A Systematic Evaluation of Large Language Models for PTSD Severity Estimation: The Role of Contextual Knowledge and Modeling Strategies
Panagiotis Kaliosis, Adithya V Ganesan, Oscar N. E. Kjell, Whitney Ringwald, Scott Feltman, Melissa A. Carr, Dimitris Samaras, Camilo Ruggero, Benjamin J. Luft, Roman Kotov, Andrew H. Schwartz
TL;DR
This work systematically evaluates 11 state-of-the-art LLMs for PTSD severity estimation from open-ended narratives, using a clinical dataset of 1,437 participants with self-reported PCL-5 scores. It disentangles the influence of contextual knowledge (subscale definitions, elicitation context, distributions) and modeling strategies (model scale, prompting mode, reasoning effort, redistribution, and ensembling).
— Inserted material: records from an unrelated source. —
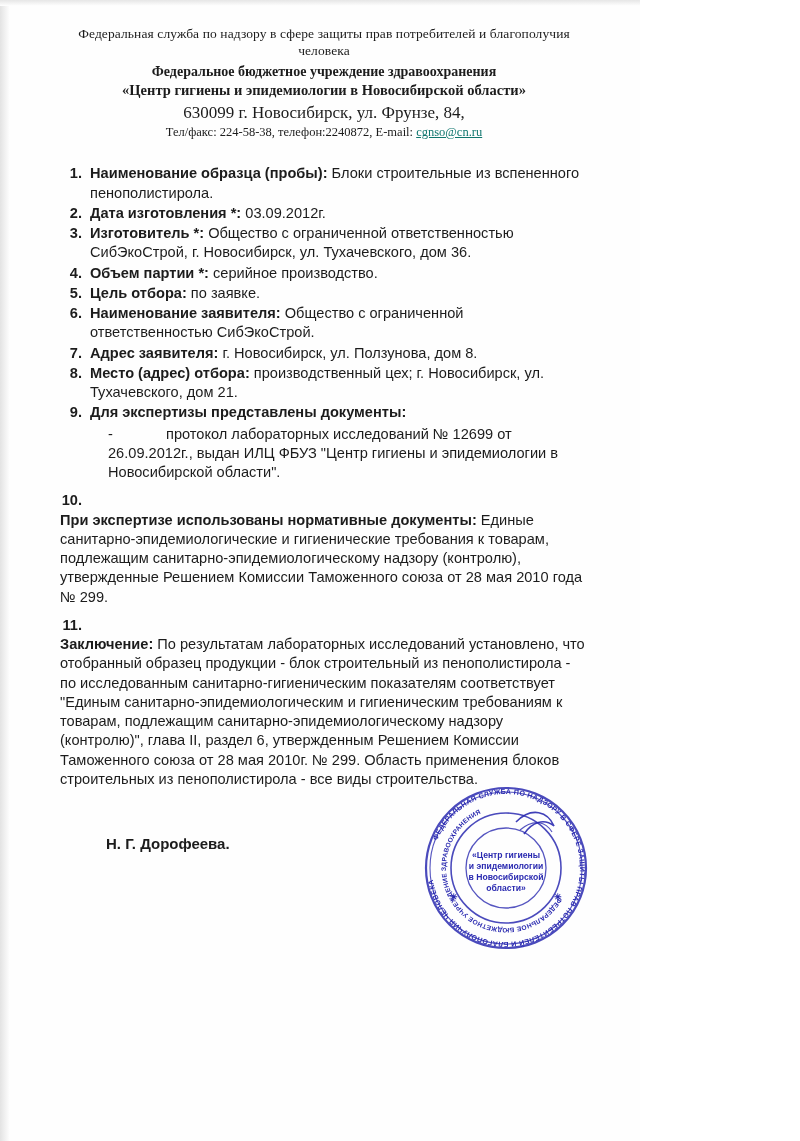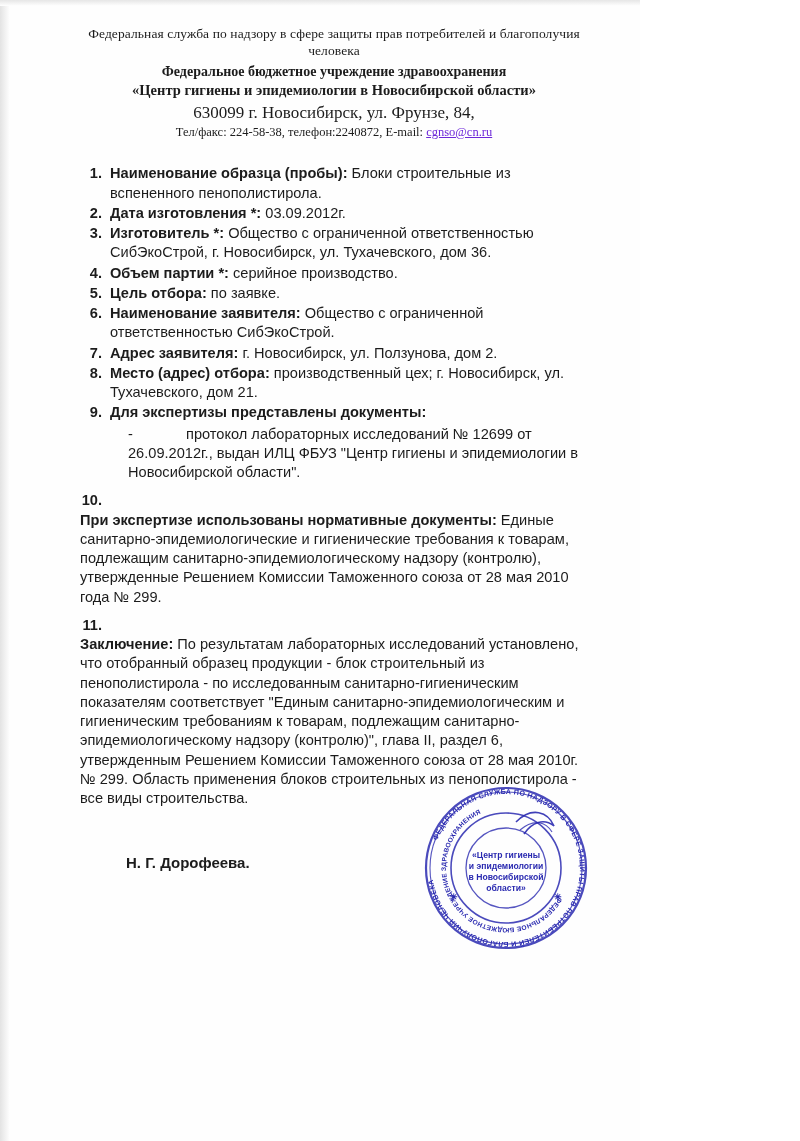--- a/index.html
+++ b/index.html
@@ -13,21 +13,21 @@
     font-family: "Liberation Sans", sans-serif;
     color: #1c1c1c;
     position: relative;
     overflow: hidden;
   }
   .page {
     position: relative;
     width: 640px;
     height: 1141px;
     box-sizing: border-box;
-    padding: 26px 52px 0 80px;
+    padding: 26px 52px 0 60px;
     background: #fefefe;
   }
   
   .header {
     text-align: center;
     font-family: "Liberation Serif", serif;
     line-height: 1.25;
   }
   .header .line1 {
     font-size: 13.5px;
@@ -45,21 +45,21 @@
   }
   .header .line4 {
     font-size: 17px;
     margin-top: 3px;
   }
   .header .line5 {
     font-size: 12.5px;
     margin-top: 1px;
   }
   .email-link {
-    color: #6d28d9;
+    color: #0f766e;
     text-decoration: underline;
   }
   
   .title-block {
     text-align: center;
     font-family: "Liberation Serif", serif;
     margin-top: 26px;
   }
   .title-main {
     font-size: 19px;
@@ -228,21 +228,21 @@
     <div class="item">
       <div class="num">6.</div>
       <div class="content">
         <span class="lead">Наименование заявителя:</span><span> Общество с ограниченной ответственностью СибЭкоСтрой.</span>
       </div>
     </div>
 
     <div class="item">
       <div class="num">7.</div>
       <div class="content">
-        <span class="lead">Адрес заявителя:</span><span> г. Новосибирск, ул. Ползунова, дом 2.</span>
+        <span class="lead">Адрес заявителя:</span><span> г. Новосибирск, ул. Ползунова, дом 8.</span>
       </div>
     </div>
 
     <div class="item">
       <div class="num">8.</div>
       <div class="content">
         <span class="lead">Место (адрес) отбора:</span><span> производственный цех; г. Новосибирск, ул. Тухачевского, дом 21.</span>
       </div>
     </div>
Key findings show that rich contextual cues and calibrated post-processing substantially improve accuracy, with open-weight models plateauing around 70B while newer closed-weight models like GPT-5 surpass them; ensemble approaches that combine LLM outputs with supervised baselines achieve the best performance, even exceeding human raters on held-out data. The results offer practical guidance for deploying LLM-based mental health assessments, highlighting the value of prompt design, calibration, and model combination to achieve clinically meaningful estimates.
Abstract
Large language models (LLMs) are increasingly being used in a zero-shot fashion to assess mental health conditions, yet we have limited knowledge on what factors affect their accuracy. In this study, we utilize a clinical dataset of natural language narratives and self-reported PTSD severity scores from 1,437 individuals to comprehensively evaluate the performance of 11 state-of-the-art LLMs. To understand the factors affecting accuracy, we systematically varied (i) contextual knowledge like subscale definitions, distribution summary, and interview questions, and (ii) modeling strategies including zero-shot vs few shot, amount of reasoning effort, model sizes, structured subscales vs direct scalar prediction, output rescaling and nine ensemble methods. Our findings indicate that (a) LLMs are most accurate when provided with detailed construct definitions and context of the narrative; (b) increased reasoning effort leads to better estimation accuracy; (c) performance of open-weight models (Llama, Deepseek), plateau beyond 70B parameters while closed-weight (o3-mini, gpt-5) models improve with newer generations; and (d) best performance is achieved when ensembling a supervised model with the zero-shot LLMs. Taken together, the results suggest choice of contextual knowledge and modeling strategies is important for deploying LLMs to accurately assess mental health.